# Provided data:
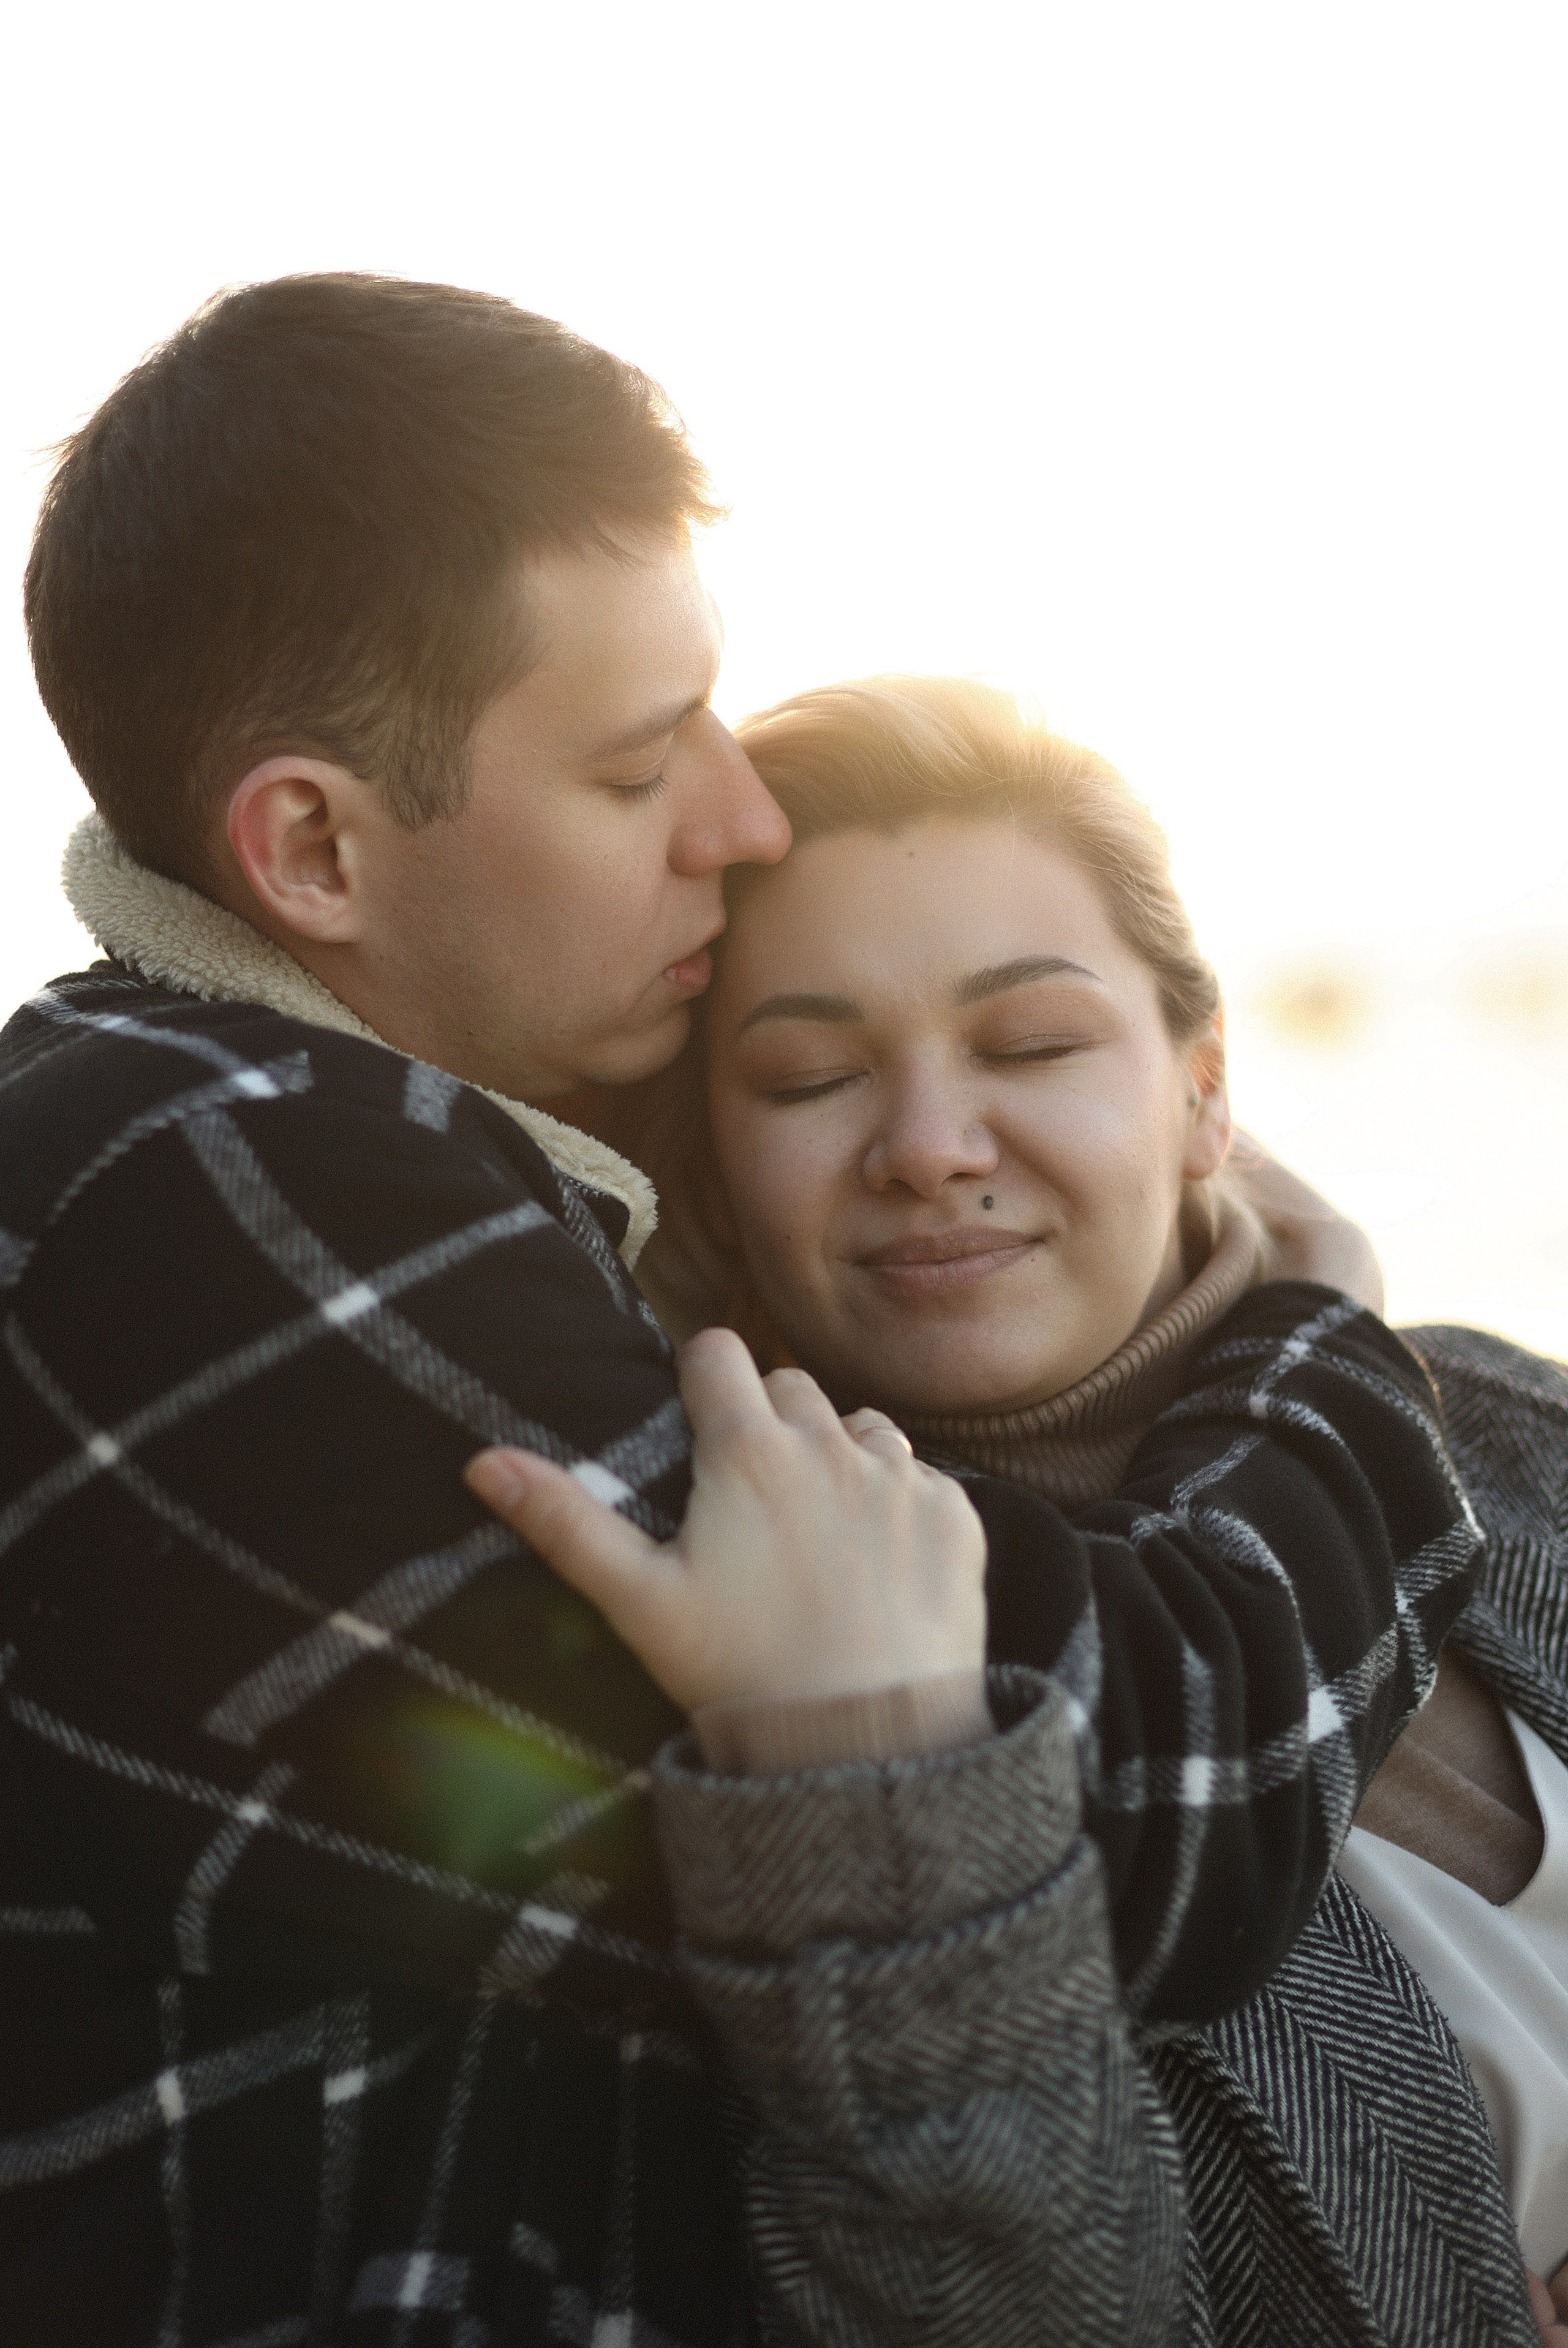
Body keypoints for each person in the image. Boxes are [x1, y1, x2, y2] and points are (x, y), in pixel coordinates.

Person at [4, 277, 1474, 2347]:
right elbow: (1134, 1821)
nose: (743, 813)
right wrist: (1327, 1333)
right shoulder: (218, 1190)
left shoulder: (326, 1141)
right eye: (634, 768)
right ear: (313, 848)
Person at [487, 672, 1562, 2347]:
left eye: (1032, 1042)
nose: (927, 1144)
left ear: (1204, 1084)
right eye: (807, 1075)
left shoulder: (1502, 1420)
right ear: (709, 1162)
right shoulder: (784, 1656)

* * *

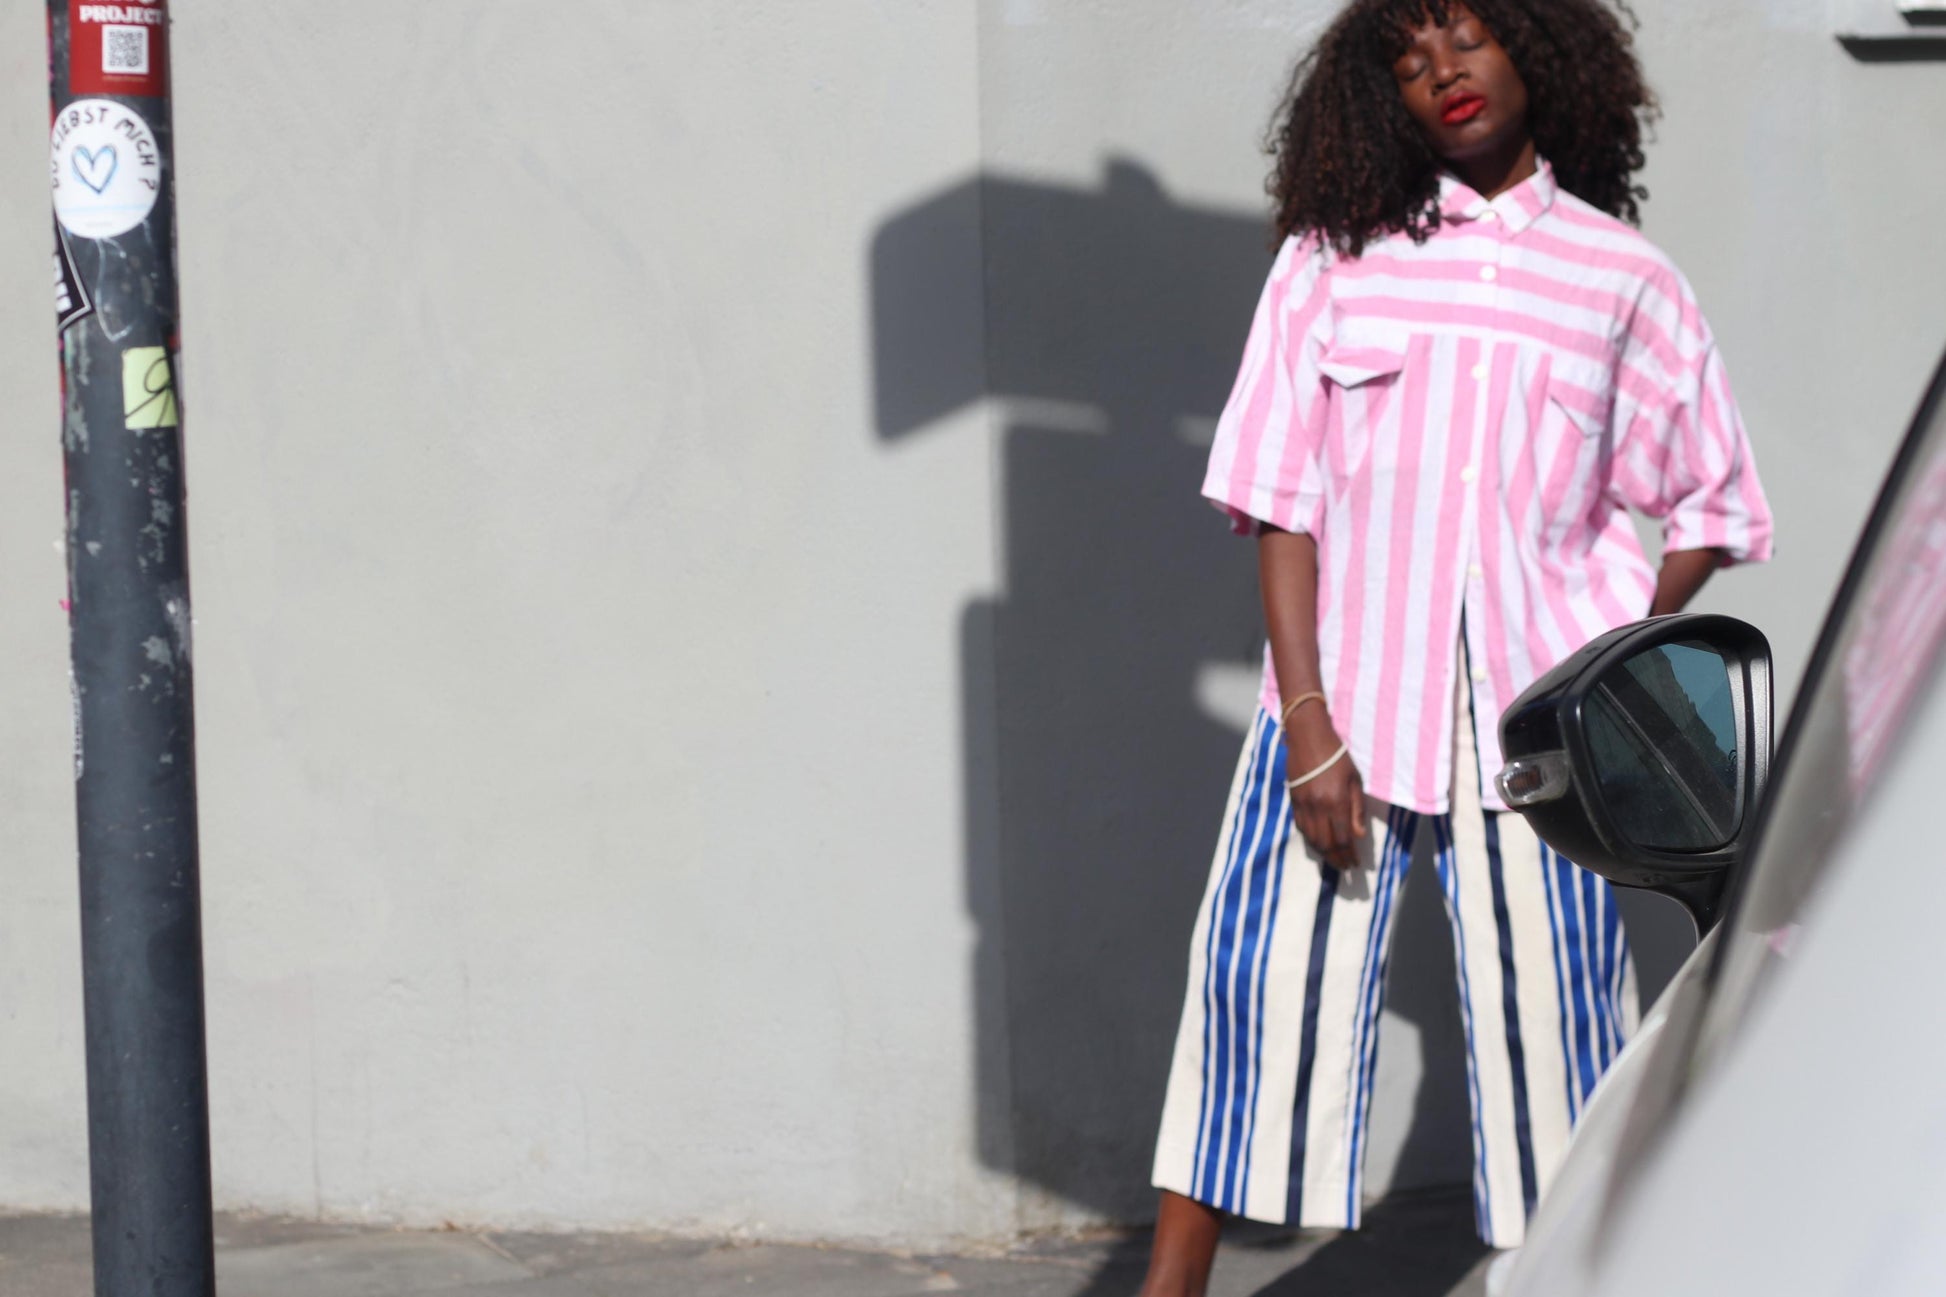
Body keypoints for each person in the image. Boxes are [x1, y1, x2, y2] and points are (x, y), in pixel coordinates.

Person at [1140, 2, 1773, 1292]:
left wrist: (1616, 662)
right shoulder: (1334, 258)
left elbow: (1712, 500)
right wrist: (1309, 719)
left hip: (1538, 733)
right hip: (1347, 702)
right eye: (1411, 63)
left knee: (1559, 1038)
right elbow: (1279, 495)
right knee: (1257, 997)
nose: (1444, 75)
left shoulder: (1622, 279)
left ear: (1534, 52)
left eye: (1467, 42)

# Prompt:
Reprint exactly the lines above that start at the one with "right shoulder: (1334, 258)" and end at the one with "nose: (1444, 75)", keeping both and adding none.

# Result:
right shoulder: (1334, 258)
left elbow: (1712, 500)
right wrist: (1309, 719)
left hip: (1538, 733)
right hip: (1347, 702)
right eye: (1411, 63)
left knee: (1559, 1038)
right elbow: (1279, 495)
right knee: (1257, 997)
nose: (1444, 75)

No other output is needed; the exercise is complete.